I am currently facing a performance issue while using CoreML on iOS 16+ devices to run a simple grid_sample model. When profiling the model using xcode Profiler, I noticed that before each NPU computation, there is a significant delay caused by the "input copy" and "neural engine-data copy" operations.I have specified that both the input and output of the model are of type float16, there shouldn't be any data type convert.
I would appreciate any insights or suggestions regarding the reasons behind this delay and possible solutions
My simple model is
class GridSample(torch.nn.Module):
def __init__(
self,
):
super().__init__()
def forward(self, input: torch.Tensor, grid: torch.Tensor) -> torch.Tensor:
output = F.grid_sample(
input, grid.to(input), mode='nearest', padding_mode='zeros', align_corners=True,
)
return output
tr_input = torch.randn((8, 64, 512, 512)
tr_grid = torch.randn((8, 256, 256, 2)
simple_model = GridSample()
simple_model.eval()
traced_model = torch.jit.trace(simple_model, [tr_input, tr_grid])
coreml_input = [coremltools.TensorType(name="image_input", shape=tr_input.shape, dtype=np.float16), coremltools.TensorType(name="warp_grid", shape=tr_grid.shape, dtype=np.float16)]

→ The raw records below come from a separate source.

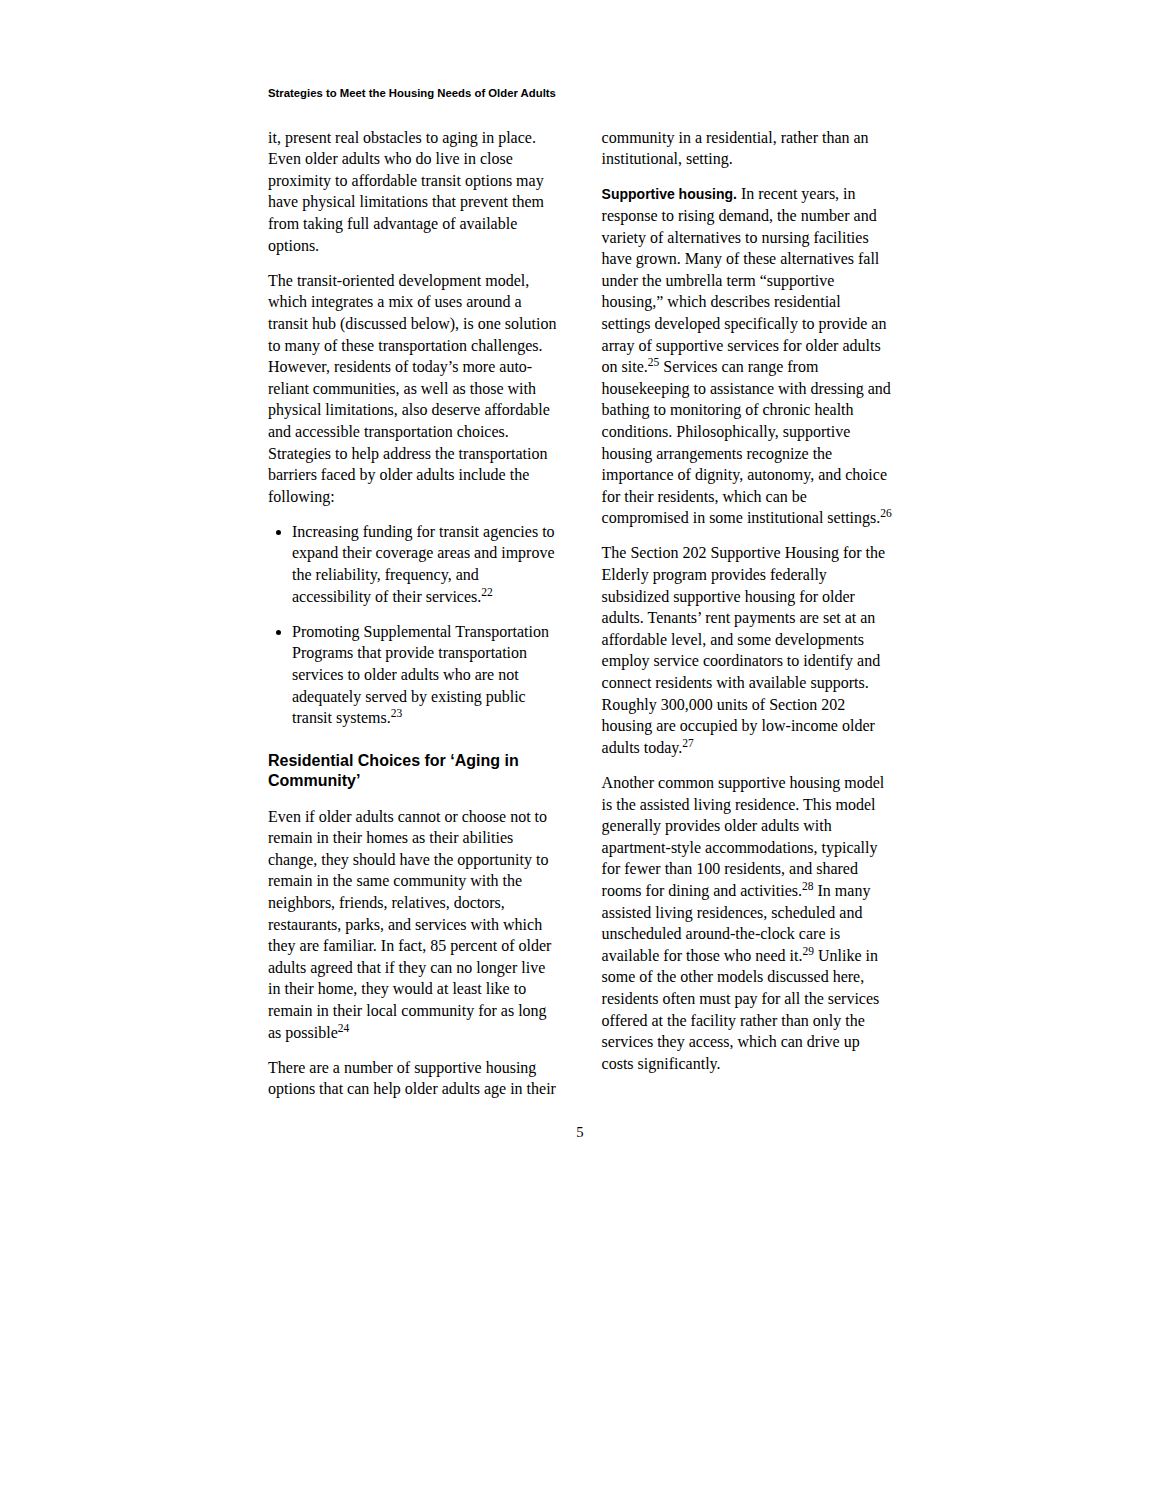Strategies to Meet the Housing Needs of Older Adults
it, present real obstacles to aging in place. Even older adults who do live in close proximity to affordable transit options may have physical limitations that prevent them from taking full advantage of available options.
The transit-oriented development model, which integrates a mix of uses around a transit hub (discussed below), is one solution to many of these transportation challenges. However, residents of today’s more auto-reliant communities, as well as those with physical limitations, also deserve affordable and accessible transportation choices. Strategies to help address the transportation barriers faced by older adults include the following:
Increasing funding for transit agencies to expand their coverage areas and improve the reliability, frequency, and accessibility of their services.22
Promoting Supplemental Transportation Programs that provide transportation services to older adults who are not adequately served by existing public transit systems.23
Residential Choices for ‘Aging in Community’
Even if older adults cannot or choose not to remain in their homes as their abilities change, they should have the opportunity to remain in the same community with the neighbors, friends, relatives, doctors, restaurants, parks, and services with which they are familiar. In fact, 85 percent of older adults agreed that if they can no longer live in their home, they would at least like to remain in their local community for as long as possible24
There are a number of supportive housing options that can help older adults age in their community in a residential, rather than an institutional, setting.
Supportive housing. In recent years, in response to rising demand, the number and variety of alternatives to nursing facilities have grown. Many of these alternatives fall under the umbrella term “supportive housing,” which describes residential settings developed specifically to provide an array of supportive services for older adults on site.25 Services can range from housekeeping to assistance with dressing and bathing to monitoring of chronic health conditions. Philosophically, supportive housing arrangements recognize the importance of dignity, autonomy, and choice for their residents, which can be compromised in some institutional settings.26
The Section 202 Supportive Housing for the Elderly program provides federally subsidized supportive housing for older adults. Tenants’ rent payments are set at an affordable level, and some developments employ service coordinators to identify and connect residents with available supports. Roughly 300,000 units of Section 202 housing are occupied by low-income older adults today.27
Another common supportive housing model is the assisted living residence. This model generally provides older adults with apartment-style accommodations, typically for fewer than 100 residents, and shared rooms for dining and activities.28 In many assisted living residences, scheduled and unscheduled around-the-clock care is available for those who need it.29 Unlike in some of the other models discussed here, residents often must pay for all the services offered at the facility rather than only the services they access, which can drive up costs significantly.
5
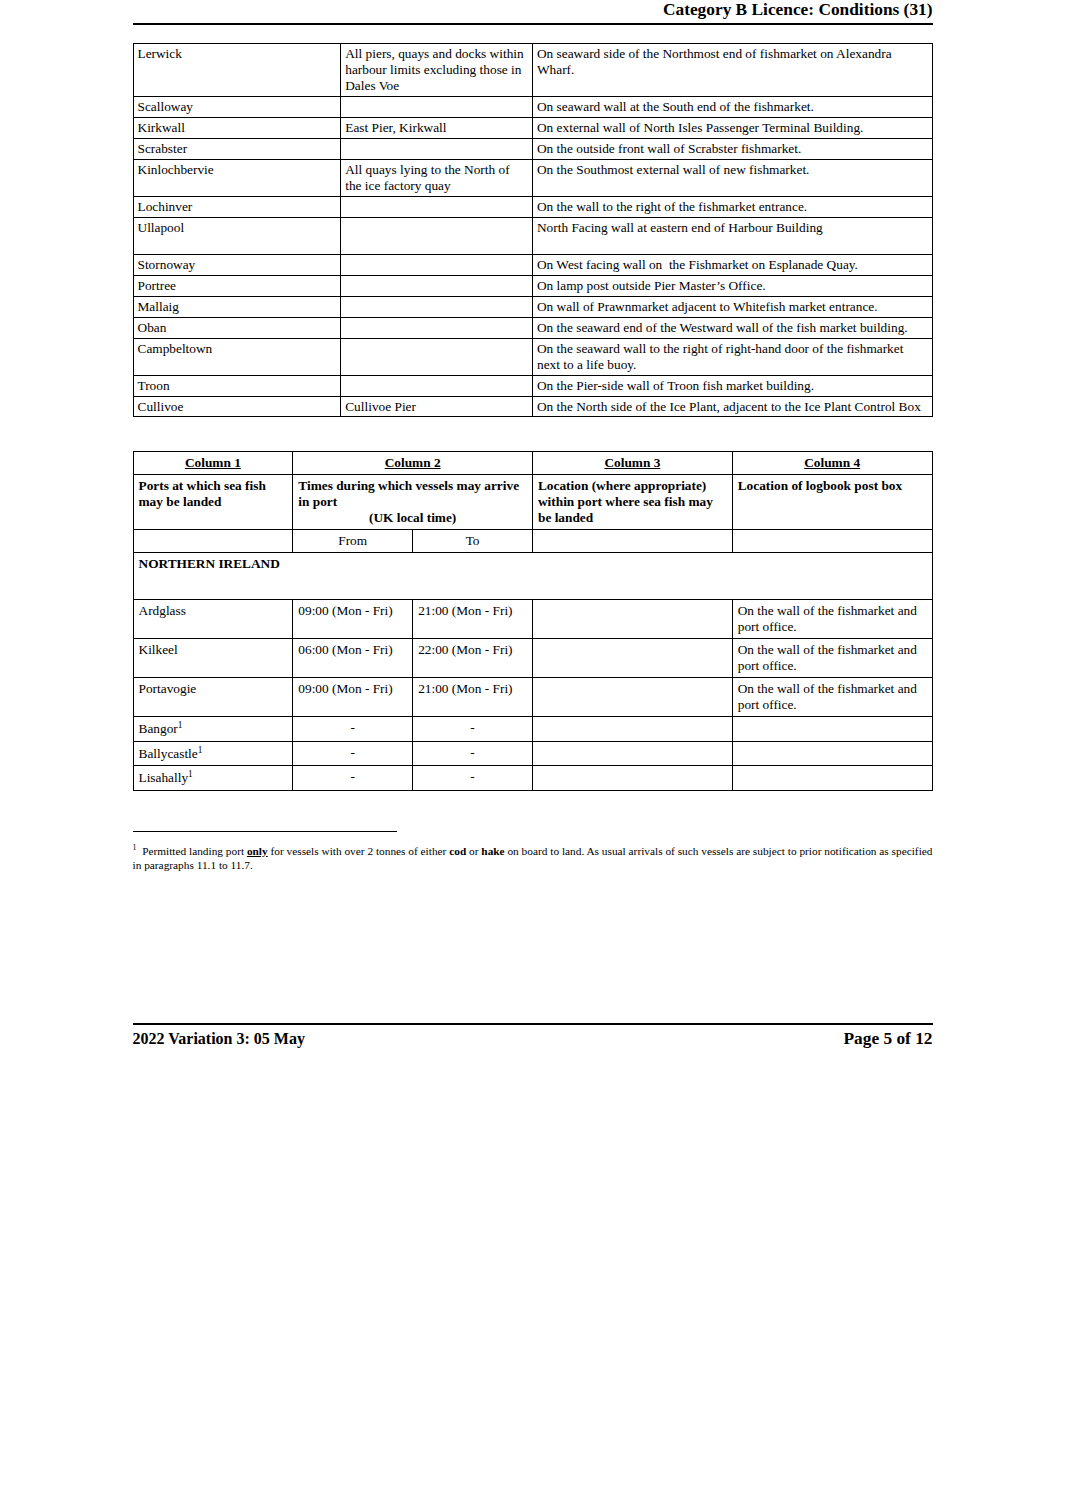Category B Licence: Conditions (31)
| Lerwick | All piers, quays and docks within harbour limits excluding those in Dales Voe | On seaward side of the Northmost end of fishmarket on Alexandra Wharf. |
| Scalloway | | On seaward wall at the South end of the fishmarket. |
| Kirkwall | East Pier, Kirkwall | On external wall of North Isles Passenger Terminal Building. |
| Scrabster | | On the outside front wall of Scrabster fishmarket. |
| Kinlochbervie | All quays lying to the North of the ice factory quay | On the Southmost external wall of new fishmarket. |
| Lochinver | | On the wall to the right of the fishmarket entrance. |
| Ullapool | | North Facing wall at eastern end of Harbour Building |
| Stornoway | | On West facing wall on the Fishmarket on Esplanade Quay. |
| Portree | | On lamp post outside Pier Master’s Office. |
| Mallaig | | On wall of Prawnmarket adjacent to Whitefish market entrance. |
| Oban | | On the seaward end of the Westward wall of the fish market building. |
| Campbeltown | | On the seaward wall to the right of right-hand door of the fishmarket next to a life buoy. |
| Troon | | On the Pier-side wall of Troon fish market building. |
| Cullivoe | Cullivoe Pier | On the North side of the Ice Plant, adjacent to the Ice Plant Control Box |
| Column 1 | Column 2 | Column 3 | Column 4 |
| --- | --- | --- | --- |
| Ports at which sea fish may be landed | Times during which vessels may arrive in port (UK local time) | Location (where appropriate) within port where sea fish may be landed | Location of logbook post box |
| | From | To | | |
| NORTHERN IRELAND |
| Ardglass | 09:00 (Mon - Fri) | 21:00 (Mon - Fri) | | On the wall of the fishmarket and port office. |
| Kilkeel | 06:00 (Mon - Fri) | 22:00 (Mon - Fri) | | On the wall of the fishmarket and port office. |
| Portavogie | 09:00 (Mon - Fri) | 21:00 (Mon - Fri) | | On the wall of the fishmarket and port office. |
| Bangor 1 | - | - | | |
| Ballycastle 1 | - | - | | |
| Lisahally 1 | - | - | | |
1 Permitted landing port only for vessels with over 2 tonnes of either cod or hake on board to land. As usual arrivals of such vessels are subject to prior notification as specified in paragraphs 11.1 to 11.7.
2022 Variation 3: 05 May Page 5 of 12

mlmodel = coremltools.converters.convert(traced_model, inputs=coreml_input,
convert_to="mlprogram",
minimum_deployment_target=coremltools.target.iOS16,
compute_units=coremltools.ComputeUnit.ALL,
compute_precision = coremltools.precision.FLOAT16,
outputs=[ct.TensorType(name="x0", dtype=np.float16)],
debug=False)
mlmodel.save("./grid_sample.mlpackage")
os.system(f"xcrun coremlcompiler compile './grid_sample.mlpackage' './')